6. Preparation Looks Like Luck
A great goal can look effortless. What you don’t see are the thousands of hours behind it. The same is true in life.
People often describe others as fortunate when they retire comfortably, navigate transitions smoothly, or handle uncertainty with confidence.
But what looks like luck is often preparation: steady saving, thoughtful planning, updated estate plans, careful tax planning, and conversations held before they were urgent.
Preparation rarely draws attention. But when life changes, it often becomes the difference.
7. Teams Beat Individuals
Even the best player in the world cannot win a World Cup alone. Success requires teammates, coaches, trainers, medical staff, analysts, and support systems working together. Life is no different.
No one makes it through major financial decisions alone. Attorneys help structure estate plans. Accountants help navigate taxes. Advisors help build long-term strategies. Family and friends provide perspective and support.

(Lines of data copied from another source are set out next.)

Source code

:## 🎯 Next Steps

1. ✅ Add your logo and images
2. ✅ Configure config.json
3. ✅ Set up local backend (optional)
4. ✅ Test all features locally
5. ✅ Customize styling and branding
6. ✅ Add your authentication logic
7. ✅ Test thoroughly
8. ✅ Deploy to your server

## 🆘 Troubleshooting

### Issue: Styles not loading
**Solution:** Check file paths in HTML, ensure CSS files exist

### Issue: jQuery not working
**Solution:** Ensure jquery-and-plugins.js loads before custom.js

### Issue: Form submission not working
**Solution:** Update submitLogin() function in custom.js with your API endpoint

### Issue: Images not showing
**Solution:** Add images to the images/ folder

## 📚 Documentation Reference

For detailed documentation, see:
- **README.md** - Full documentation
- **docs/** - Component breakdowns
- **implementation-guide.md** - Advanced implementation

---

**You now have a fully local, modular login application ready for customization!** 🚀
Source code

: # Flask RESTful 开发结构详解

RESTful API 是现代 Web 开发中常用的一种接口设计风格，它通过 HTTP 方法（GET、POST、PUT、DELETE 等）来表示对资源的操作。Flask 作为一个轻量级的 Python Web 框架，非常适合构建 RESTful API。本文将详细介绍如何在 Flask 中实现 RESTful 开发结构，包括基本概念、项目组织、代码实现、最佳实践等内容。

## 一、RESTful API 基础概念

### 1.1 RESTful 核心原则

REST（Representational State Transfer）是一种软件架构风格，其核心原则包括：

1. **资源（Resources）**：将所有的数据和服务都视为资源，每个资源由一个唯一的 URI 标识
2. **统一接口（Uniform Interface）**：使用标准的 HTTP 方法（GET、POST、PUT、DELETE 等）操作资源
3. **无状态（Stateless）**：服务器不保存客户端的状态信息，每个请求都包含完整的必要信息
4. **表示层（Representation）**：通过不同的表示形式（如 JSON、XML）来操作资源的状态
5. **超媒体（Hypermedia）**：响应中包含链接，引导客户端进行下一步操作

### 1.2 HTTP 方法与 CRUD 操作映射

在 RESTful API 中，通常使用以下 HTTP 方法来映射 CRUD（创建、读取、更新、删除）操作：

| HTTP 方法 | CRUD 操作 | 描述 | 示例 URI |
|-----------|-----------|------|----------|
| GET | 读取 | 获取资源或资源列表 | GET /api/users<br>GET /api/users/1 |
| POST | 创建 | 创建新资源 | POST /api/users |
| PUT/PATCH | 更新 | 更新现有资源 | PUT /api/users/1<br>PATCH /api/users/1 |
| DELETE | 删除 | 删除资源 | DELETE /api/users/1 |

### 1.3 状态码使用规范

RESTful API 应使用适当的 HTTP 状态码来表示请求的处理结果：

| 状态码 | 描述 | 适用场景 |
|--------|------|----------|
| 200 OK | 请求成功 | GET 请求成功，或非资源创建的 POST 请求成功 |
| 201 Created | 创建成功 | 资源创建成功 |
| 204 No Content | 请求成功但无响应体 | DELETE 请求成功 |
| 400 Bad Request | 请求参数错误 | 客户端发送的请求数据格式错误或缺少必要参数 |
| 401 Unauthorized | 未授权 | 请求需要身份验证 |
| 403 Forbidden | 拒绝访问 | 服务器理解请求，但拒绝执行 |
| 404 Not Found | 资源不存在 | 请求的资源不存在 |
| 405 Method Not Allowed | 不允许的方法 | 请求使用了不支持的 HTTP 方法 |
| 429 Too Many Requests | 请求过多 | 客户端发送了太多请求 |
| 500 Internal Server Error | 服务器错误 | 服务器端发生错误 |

The strongest outcomes tend to come from teams, not individuals.
8. The Future Arrives Faster Than You Think
One of the striking things about the World Cup is how quickly generations change. A young breakout player in one tournament becomes a veteran in the next. Four years pass faster than most expect.
Life moves the same way. One day you’re starting a career. The next you’re watching your children graduate. Then retirement appears, seemingly all at once. Time rarely feels fast while we are living it. It definitely feels fast when we look back.
We cannot predict every outcome. We cannot eliminate uncertainty. But we can prepare thoughtfully, remain attentive, build strong relationships, and make the most of the time we have.
The goal is not simply to reach the finish line with the highest score.
It’s to enjoy the tournament while we are here.